Dès que j’arrive, tu me fais une bise d’une chaleur qui en dit long.
Tu parles, tu ries, plein de choses à me dire.
Tout en me parlant avec tes mots, tu me parles avec ton corps.
Tu me conduis dans la cuisine et t’assoies sans façon sur la petite table ronde.
Tu me tiens les deux mains tout en me parlant les yeux dans les yeux.
Je suis debout en face de toi.
Sans que l’on ne sache si c’est toi qui attire mes mains ou si c’est moi qui avance les miennes, il se trouve que mes mains se retrouvent posées sur tes cuisses ouvertes et nues.
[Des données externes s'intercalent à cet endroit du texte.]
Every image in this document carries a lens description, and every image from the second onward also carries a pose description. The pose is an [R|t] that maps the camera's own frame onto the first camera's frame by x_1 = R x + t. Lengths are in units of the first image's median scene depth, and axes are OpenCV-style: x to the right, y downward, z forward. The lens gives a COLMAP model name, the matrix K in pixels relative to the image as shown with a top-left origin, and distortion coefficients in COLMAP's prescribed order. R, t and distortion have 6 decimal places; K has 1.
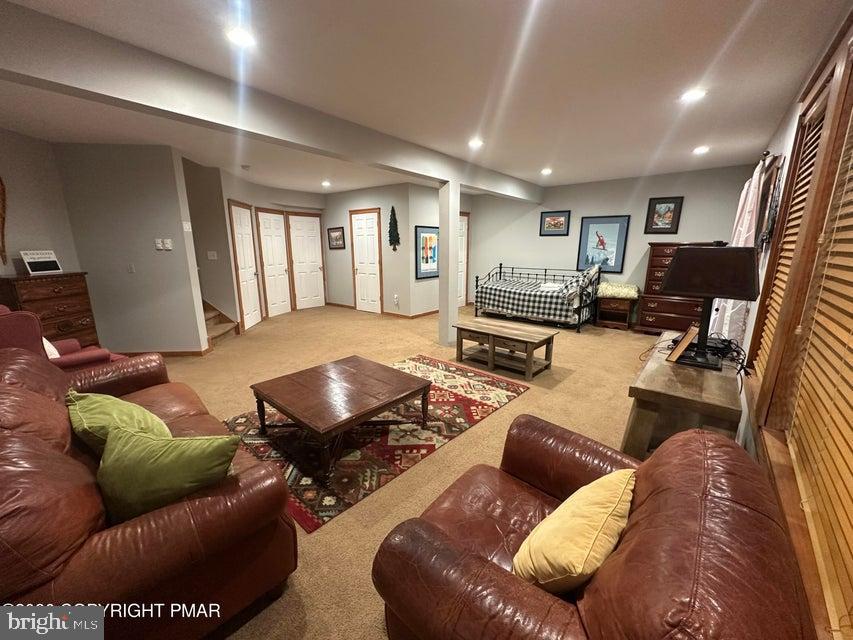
lens RADIAL K [[340.8, 0, 426.6], [0, 340.8, 319.6], [0, 0, 1]] dist [0.002092, -0.000109]
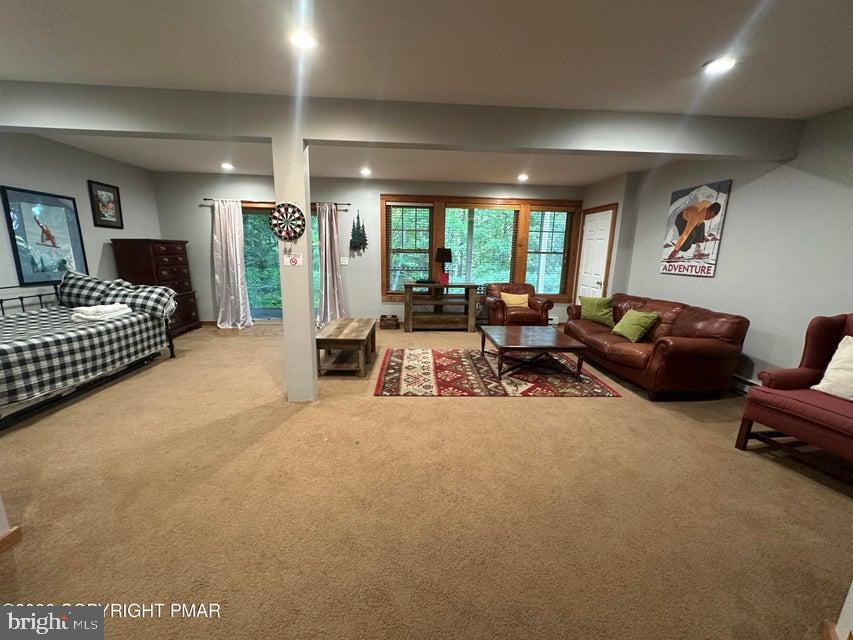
lens RADIAL K [[340.8, 0, 425.7], [0, 340.8, 318.4], [0, 0, 1]] dist [0.002092, -0.000109]
pose [[-0.697108, -0.153824, 0.700270, -0.470252], [0.136465, 0.930390, 0.340222, -0.227786], [-0.703859, 0.332734, -0.627591, 1.071587]]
Tu continues de parler, tu sembles gaie, presque euphorique.
Moi je me contente de t’écouter, de me mirer dans tes yeux .
Machinalement tu remontes ta jupe plus haut encore, par petite touche.
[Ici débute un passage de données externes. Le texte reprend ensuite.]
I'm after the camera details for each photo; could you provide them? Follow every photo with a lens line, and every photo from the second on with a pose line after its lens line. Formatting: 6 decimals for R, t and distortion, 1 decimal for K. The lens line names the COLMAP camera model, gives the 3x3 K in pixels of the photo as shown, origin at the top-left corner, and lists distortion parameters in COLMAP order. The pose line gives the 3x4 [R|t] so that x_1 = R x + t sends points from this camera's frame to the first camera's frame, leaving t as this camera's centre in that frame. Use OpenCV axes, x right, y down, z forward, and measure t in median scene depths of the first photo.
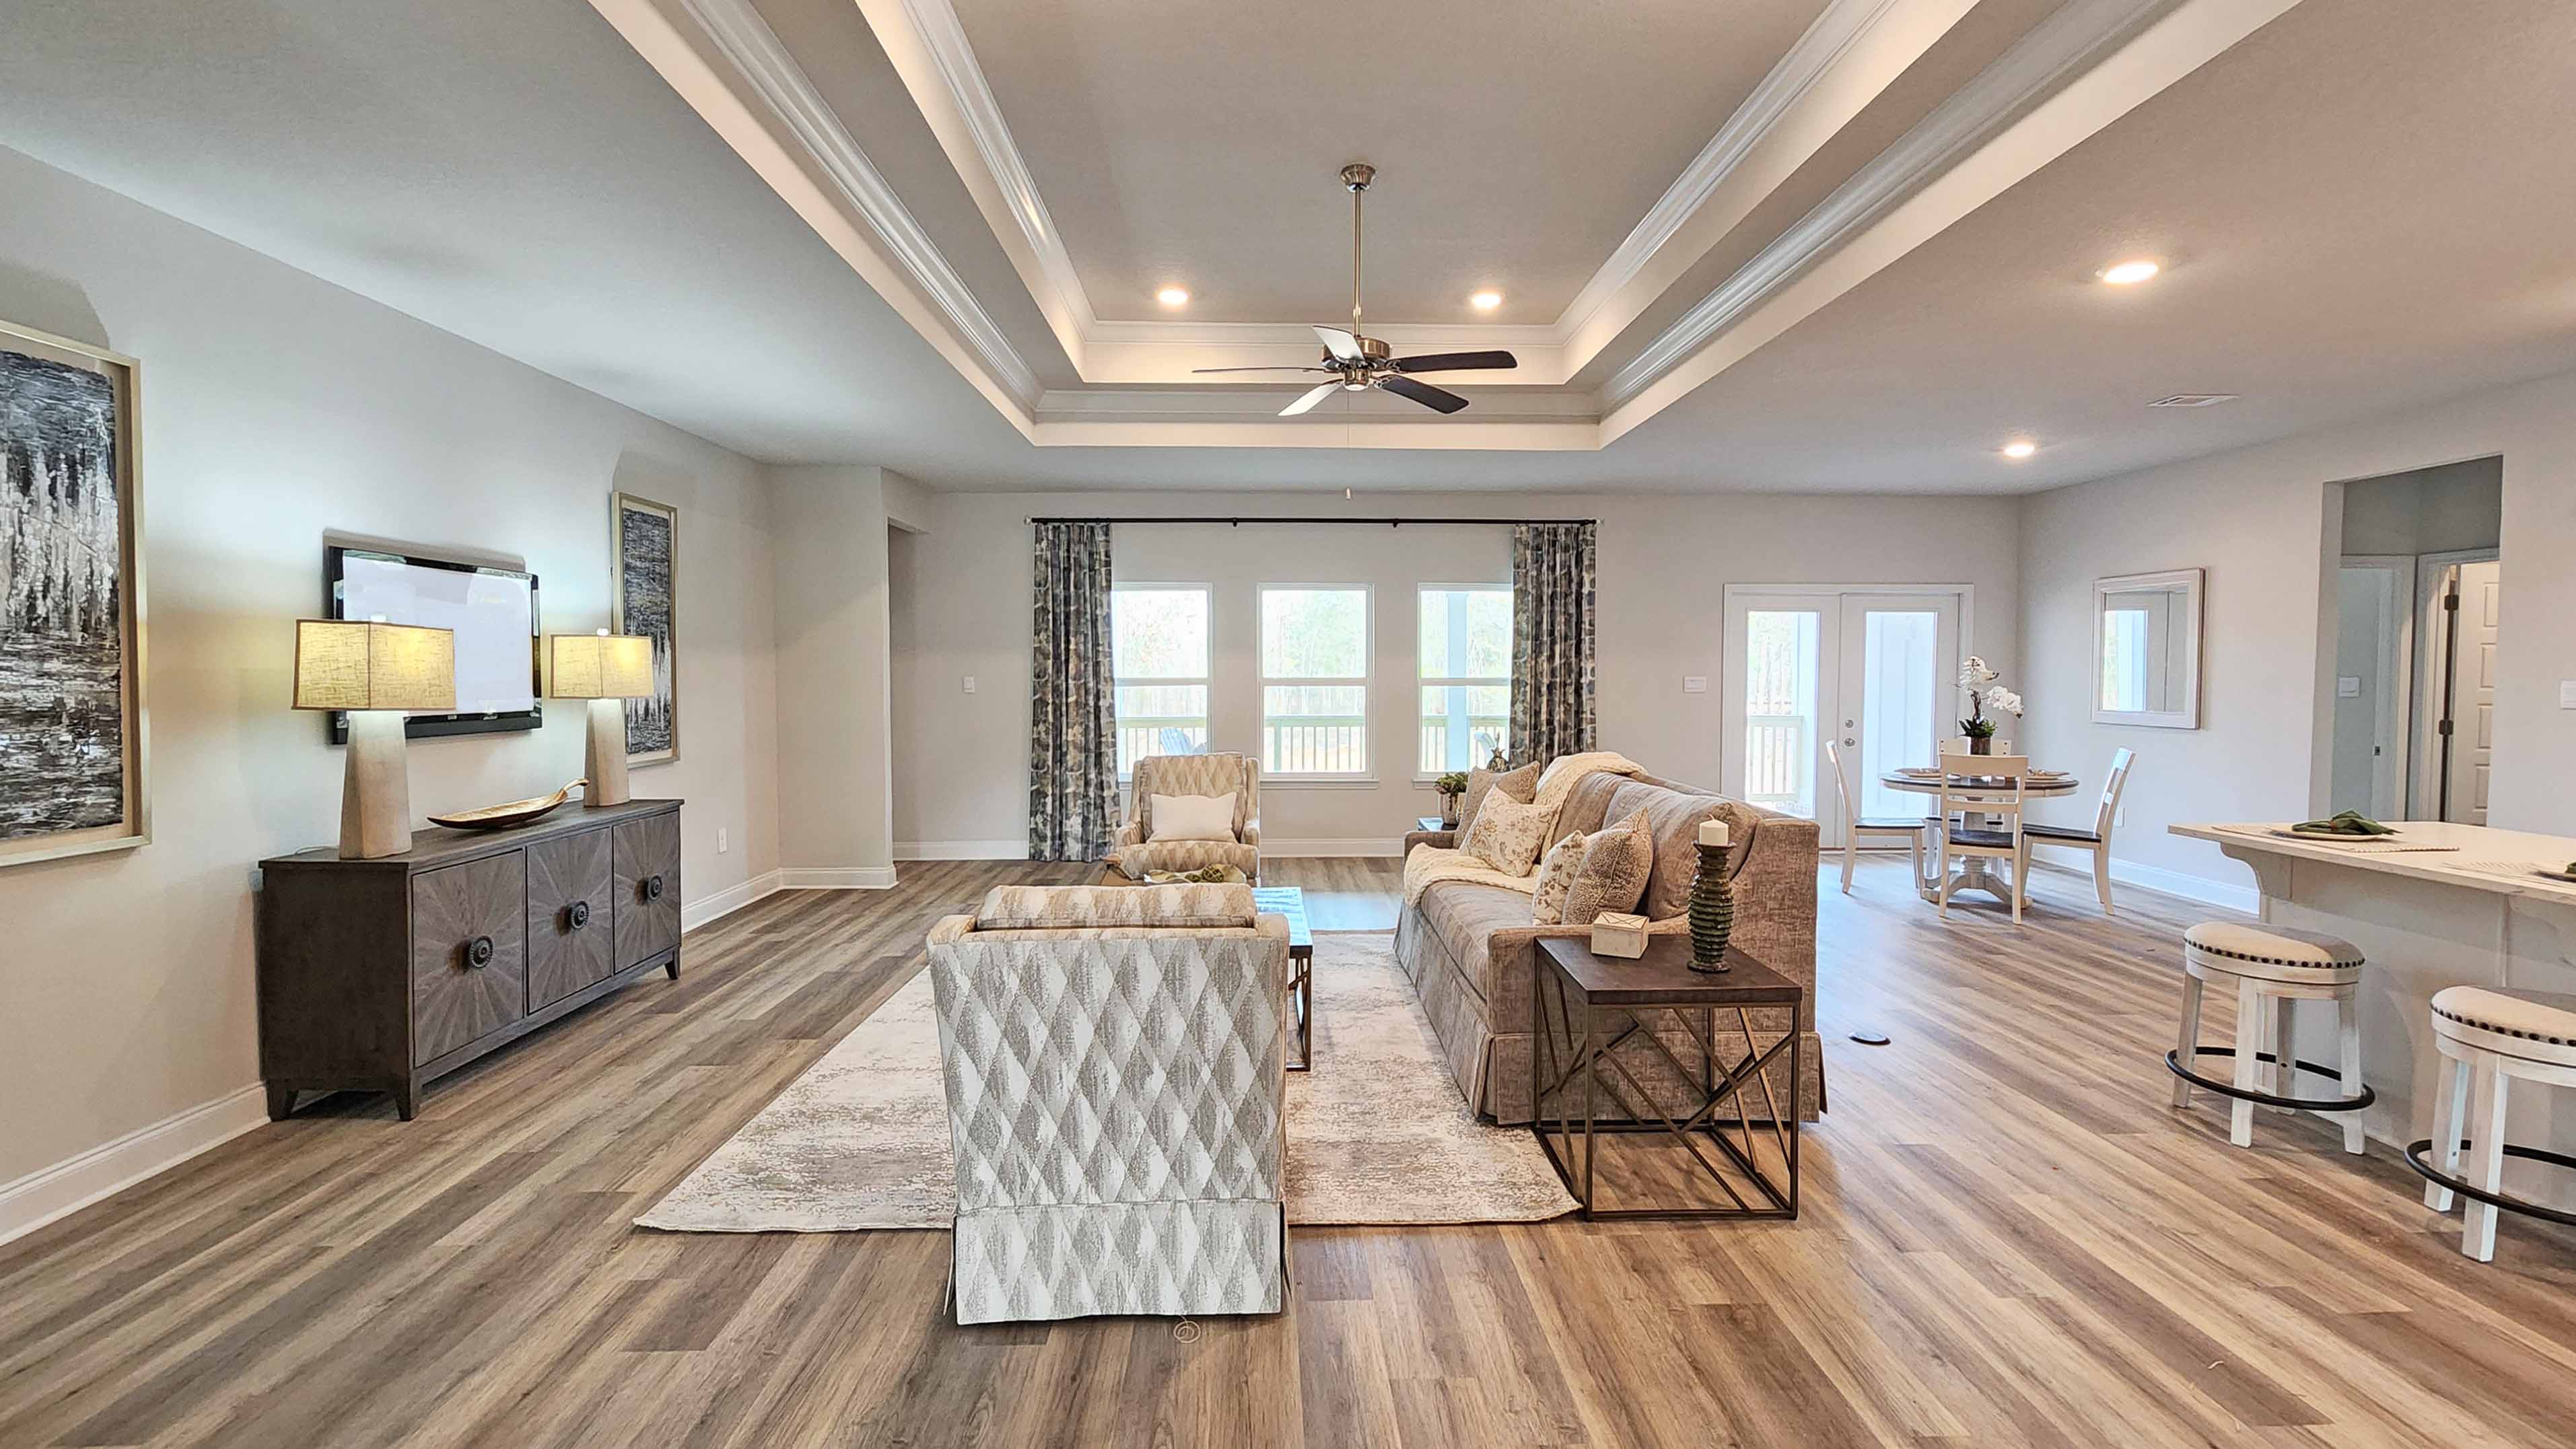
lens RADIAL K [[1106.4, 0, 1280.4], [0, 1106.4, 714.9], [0, 0, 1]] dist [0.002599, 0.000126]
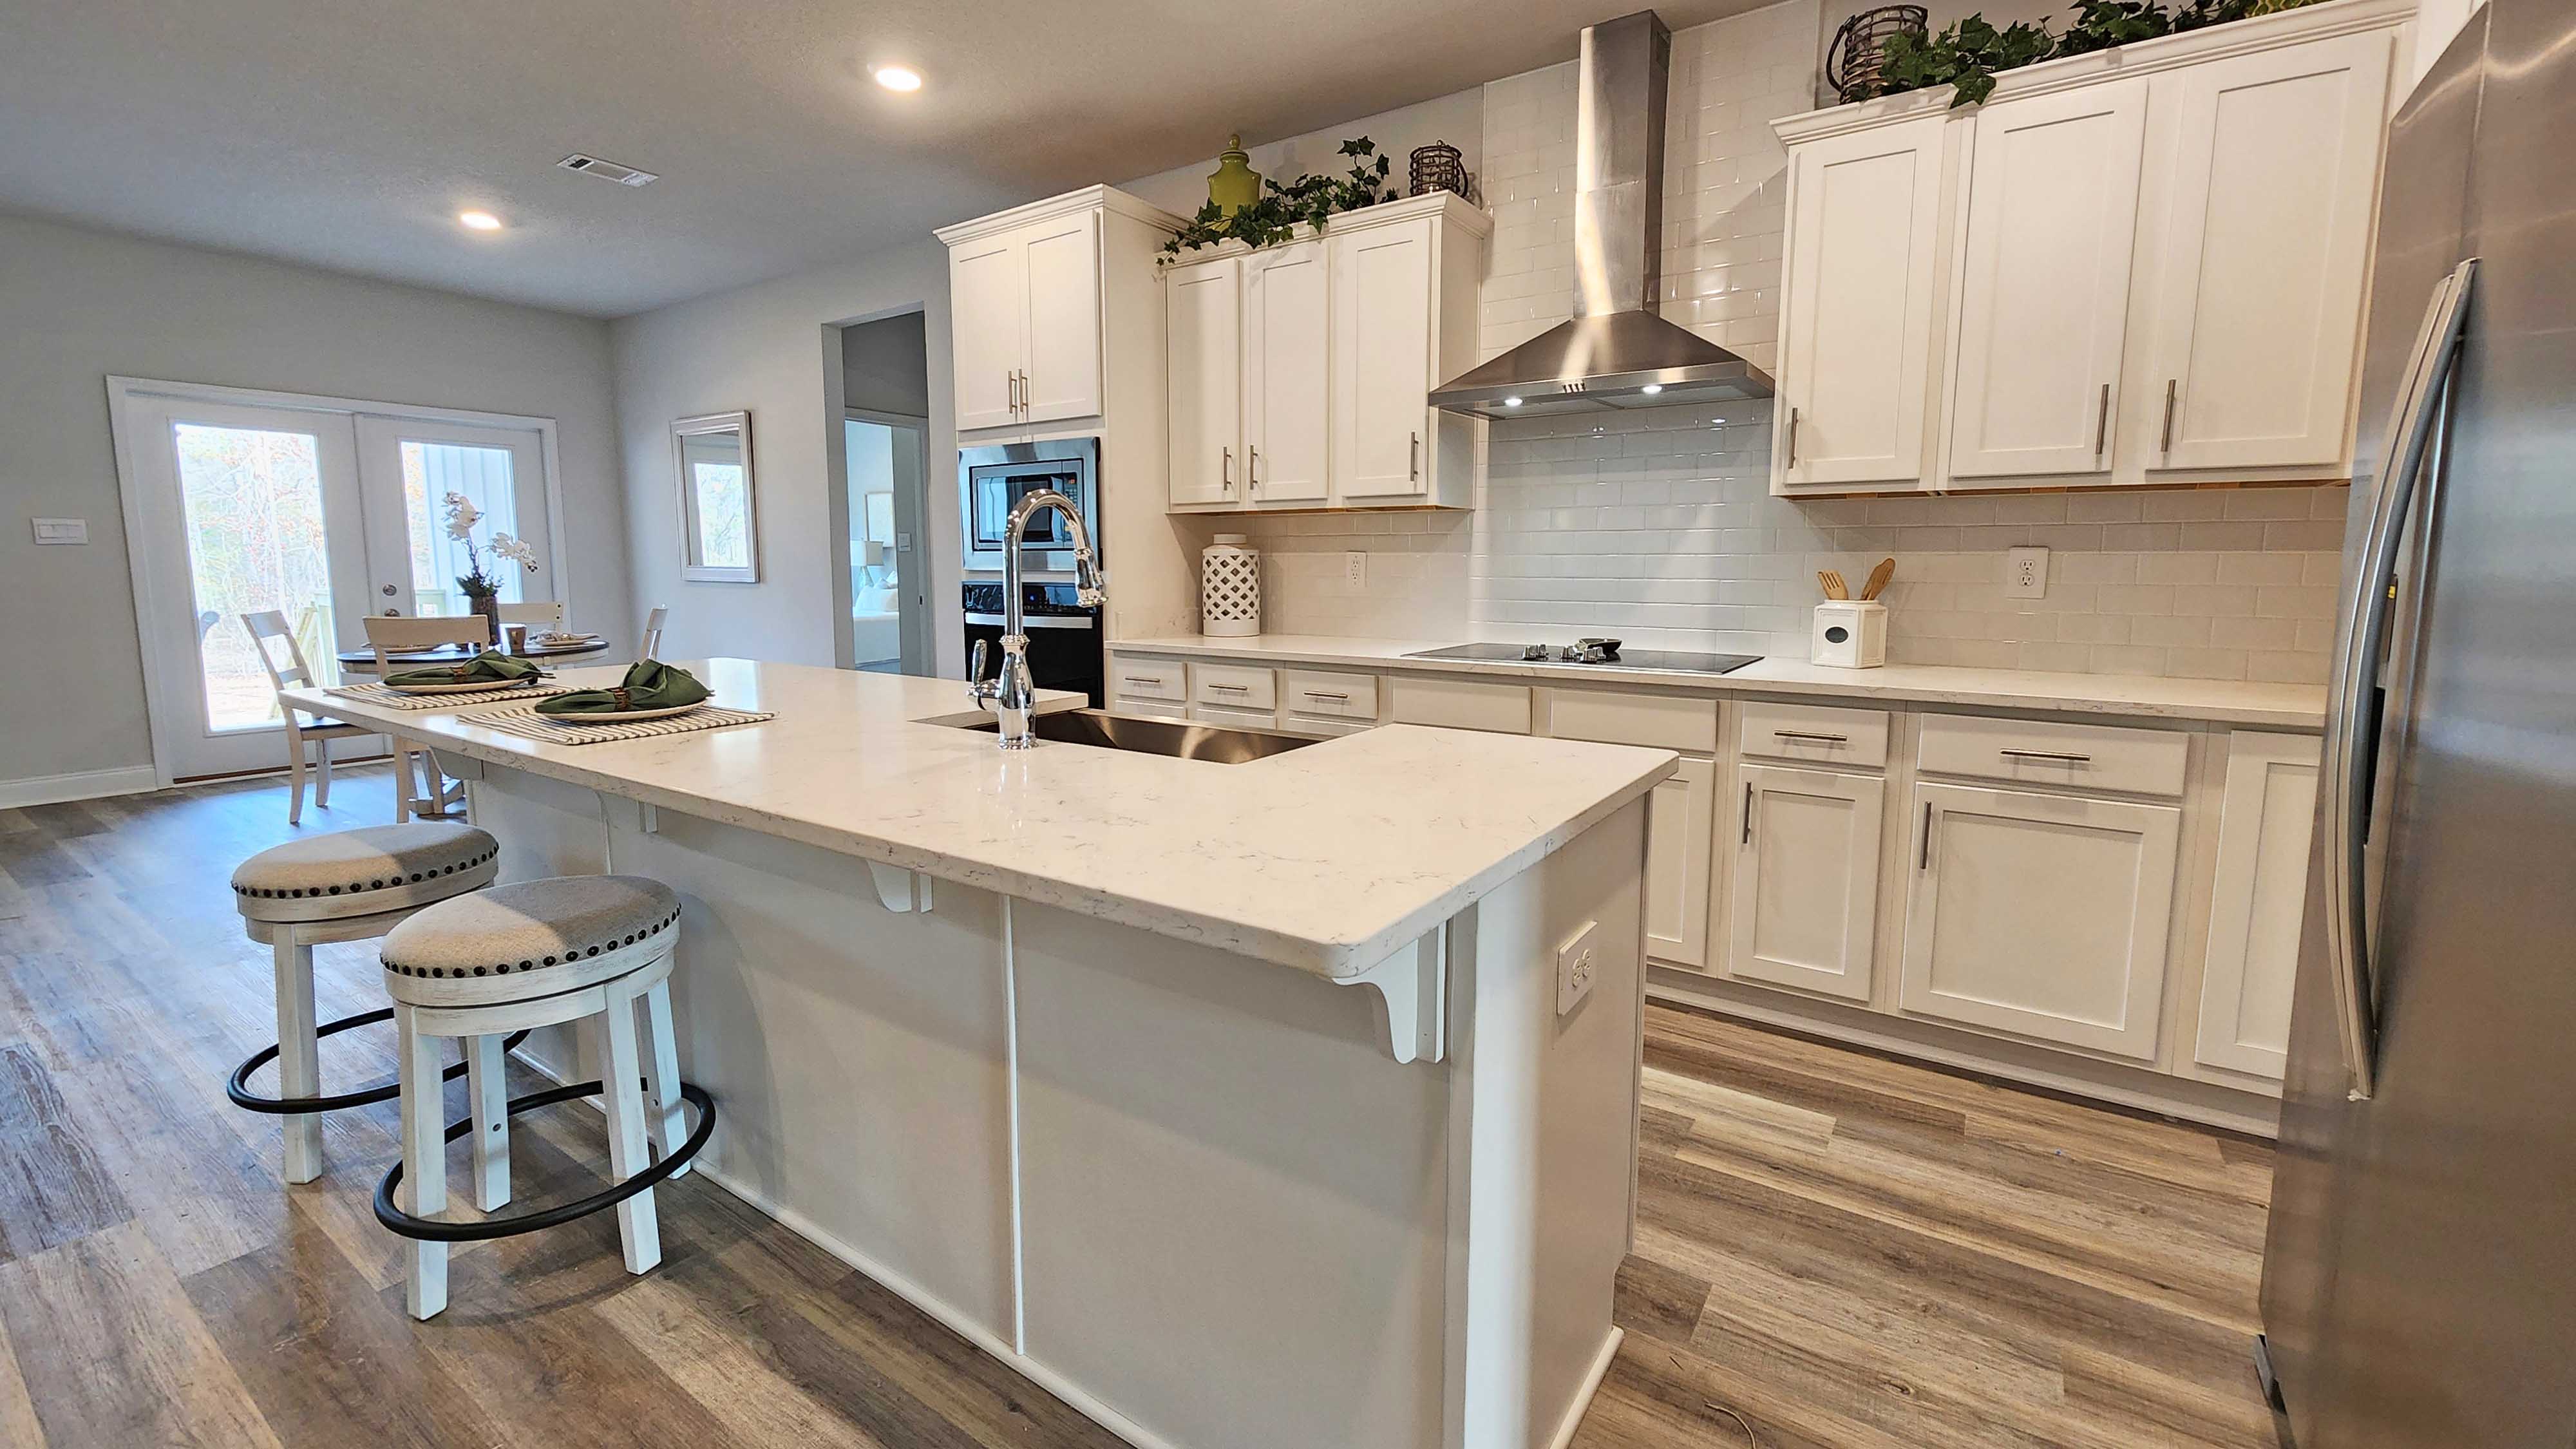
lens RADIAL K [[1062.1, 0, 1307.6], [0, 1062.1, 692.2], [0, 0, 1]] dist [0.004140, -0.002716]
pose [[0.580954, -0.092921, 0.808615, 0.294637], [0.027181, 0.995123, 0.094825, 0.026094], [-0.813483, -0.033110, 0.580646, 0.073327]]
J’ai envie de toi, envie à en exploser. Mes doigts remontent insensiblement, ta voix se trouble mais ne s’arrête pas tandis que je prends tout mon temps. En frôlant ton entrejambe, je ne peux que
constater que le trouble dans ta voix est bien un désir que tu ne veux m’avouer.
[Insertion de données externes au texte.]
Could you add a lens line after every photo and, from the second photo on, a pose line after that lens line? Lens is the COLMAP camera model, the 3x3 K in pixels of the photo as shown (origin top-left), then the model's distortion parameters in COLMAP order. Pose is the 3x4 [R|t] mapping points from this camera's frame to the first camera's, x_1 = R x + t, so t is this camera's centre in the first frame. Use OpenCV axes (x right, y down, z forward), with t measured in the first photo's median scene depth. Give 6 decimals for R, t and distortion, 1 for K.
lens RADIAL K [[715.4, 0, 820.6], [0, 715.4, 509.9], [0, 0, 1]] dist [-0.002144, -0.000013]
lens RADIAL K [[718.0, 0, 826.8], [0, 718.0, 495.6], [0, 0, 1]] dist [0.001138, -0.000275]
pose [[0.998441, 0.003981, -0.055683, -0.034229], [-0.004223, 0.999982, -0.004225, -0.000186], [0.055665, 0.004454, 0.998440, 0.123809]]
Tout d’un coup, j’ai une idée venue de nulle part. Je te verse un verre de vin blanc que je t’offre par petite quantité que je verse dans ta bouche. Tu dégustes le vin, la tête penchée en arrière
tout en pouffant de rire. Visiblement ton excitation de part la situation est à son comble.
Tes joues sont toutes chaudes et tes yeux sont brillants comme jamais. D’un air mystérieux, je place mon index devant mes lèvres : « chut » et te demande de fermer les yeux. Tu t’exécutes en pouffant, croyant encore à une de mes blagues. Doucement je pousse ton torse sur la table de façon à ce que tu soies complètement allongée, les cuisses ouvertes et offertes, le sexe prêt à tout ce que mon imagination aura été capable d’imaginer pour ton bon plaisir.
« Tu n’ouvres pas les yeux hein » … « maintenant imagine que j’ai invité du monde à boire du verre blanc, ici dans cette cuisine » et là je verse quelques gouttes de vin
sur les lèvres de ton sexe. Doucement j’approche mes lèvres et ma langue pour goûter le divin nectar. Ton cerveau, dans un état second, imagine un fou fantasme. Un à un tes amants, ex amants,
amants virtuels, et même des inconnus masqués d’un loup viennent déguster le vin, le vin blanc sur ton sexe. Une inconnue masquée vient embrasser tes lèvres « comme je t’envie dit
elle ! ».
Moi je continue à verser du vin et à doucement déguster. Soudain, un orgasme d’une rare violence t’envahit. Une fois revenue à toi, je te prends en levrette et jouis avec force du plaisir que je
t’ai donné, du fou fantasme que nous avons partagé.